Olga T. Yokoyama, University of California, Los Angeles

This paper proposes that in addition to the traditional semantic role of Experiencer, there is evidence in Russian for a role that can be characterized as "Judge", which occurs in contexts partially overlapping with those in which the verb selects an Experiencer argument. Both roles share the locus nature of the actants on Chvany's (1996, Selected Essays, Ch. 7) Continuum of Affectedness, and their scalar relationship supports Chvany's continuum approach to semantic/thematic roles.

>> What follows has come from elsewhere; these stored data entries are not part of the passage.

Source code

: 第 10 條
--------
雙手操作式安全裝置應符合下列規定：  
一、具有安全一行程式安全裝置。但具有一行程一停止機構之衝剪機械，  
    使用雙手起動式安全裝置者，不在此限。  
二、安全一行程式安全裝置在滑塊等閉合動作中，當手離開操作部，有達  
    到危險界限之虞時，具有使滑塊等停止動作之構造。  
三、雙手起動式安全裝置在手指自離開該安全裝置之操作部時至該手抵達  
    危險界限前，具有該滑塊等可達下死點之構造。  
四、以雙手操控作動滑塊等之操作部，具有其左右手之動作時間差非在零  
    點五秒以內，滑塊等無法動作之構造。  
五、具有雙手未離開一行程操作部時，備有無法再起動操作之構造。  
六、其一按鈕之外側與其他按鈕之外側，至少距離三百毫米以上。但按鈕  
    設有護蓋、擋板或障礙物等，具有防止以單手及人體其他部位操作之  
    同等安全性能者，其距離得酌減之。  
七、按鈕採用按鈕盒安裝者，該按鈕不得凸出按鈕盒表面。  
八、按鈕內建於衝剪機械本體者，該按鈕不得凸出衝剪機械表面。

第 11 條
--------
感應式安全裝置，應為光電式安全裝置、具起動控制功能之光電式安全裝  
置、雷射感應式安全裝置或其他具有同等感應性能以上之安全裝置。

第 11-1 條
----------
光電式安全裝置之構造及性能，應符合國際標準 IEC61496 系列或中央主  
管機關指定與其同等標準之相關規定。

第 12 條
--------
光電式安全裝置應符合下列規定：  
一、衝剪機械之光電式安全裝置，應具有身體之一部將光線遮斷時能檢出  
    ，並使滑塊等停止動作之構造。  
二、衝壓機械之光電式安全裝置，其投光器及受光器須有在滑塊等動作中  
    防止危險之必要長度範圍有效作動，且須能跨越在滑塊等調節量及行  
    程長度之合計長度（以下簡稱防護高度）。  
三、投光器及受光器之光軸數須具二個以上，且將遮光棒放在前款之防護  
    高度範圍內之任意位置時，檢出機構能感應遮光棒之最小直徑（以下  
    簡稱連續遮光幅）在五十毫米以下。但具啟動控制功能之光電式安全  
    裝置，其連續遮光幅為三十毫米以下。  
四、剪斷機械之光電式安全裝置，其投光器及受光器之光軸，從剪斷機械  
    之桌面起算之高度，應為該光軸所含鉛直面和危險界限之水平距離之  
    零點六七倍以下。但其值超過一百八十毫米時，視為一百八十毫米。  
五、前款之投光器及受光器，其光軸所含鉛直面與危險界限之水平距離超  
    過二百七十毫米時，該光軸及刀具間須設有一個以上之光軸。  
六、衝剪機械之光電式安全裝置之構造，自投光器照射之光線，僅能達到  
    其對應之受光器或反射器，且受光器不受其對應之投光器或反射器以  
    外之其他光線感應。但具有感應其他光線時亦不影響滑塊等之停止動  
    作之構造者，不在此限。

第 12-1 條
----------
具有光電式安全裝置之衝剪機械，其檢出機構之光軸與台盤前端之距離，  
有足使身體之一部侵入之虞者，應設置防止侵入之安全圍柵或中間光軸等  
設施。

The proposed analysis of predicatives is based on the claim that constructions like Emu veselo katat&soft;sja are analyzable as [Emui veselo [emui katat'sja]]. Predicatives like veselo s–select Experiencer arguments and assign them dative case. (It is irrelevant, for the purposes of this paper, if the dative nominals in the infinitive clauses are syntactically "indirect objects"). Predicatives like stydno, on the other hand, select both Experiencer and Judge, resulting in the ambiguity of Emu stydno kurit&soft;, analyzable as either [Emui stydno [emui kurit']] 'He is embarrassed to smoke' or [[Emui kurit'] PROj stydno] 'It's a shame that he smokes'. The PRO in the second sentence is not specifiable, and the responsibility for the assertion of the predicate is lies with a generic Judge (obobshchennyj sub"ekt suzhdenija). If the Judge PRO is a specific nominal that is not co–referential with the subject of the infinitive in the infinitive clause, the subject clause must be a finite embedded sentence introduced by a complementizer: Ej stydno, chto on kurit. Cf. Ja xochu kupit'... vs. Ja xochu, chtoby ty kupil... Other verbs may select only Experiencers or only Judges, or neither of them.

The proposed hypothesis bears on several previously studied issues. While concurring with the widely accepted subject status of dative nominals in infinitive clauses, the proposed analysis of sentences like Emu veselo bylo katat'sja, i.e., [Emui veselo bylo [emui katat'sja]], suggests a parallel analysis of Ran'she tut bylo nikomu ne projti as [Ran'she tut bylo [nikomu ne projti]], thus eliminating various problems with the recently disputed status of bylo (Moore and Perlmutter 1999, JSL 7.2). On the semantic side, the transitional nature of the semantic roles, as reflected in the instantiations of Experiencer and Judge in sentence structure, appears to be further supported by the ultimate absence of either role with certain predicatives of the class of kategorija sostojanija: cf. (*Emu) znojno or (*Ej) grex, chto otec kurit (Zaitseva 1990, in "Harvard Studies in Slavic Linguistics", vol. 1). The set of predicatives examined in this paper provides significant evidence in favor of the scalar approach to semantic roles proposed by Chvany.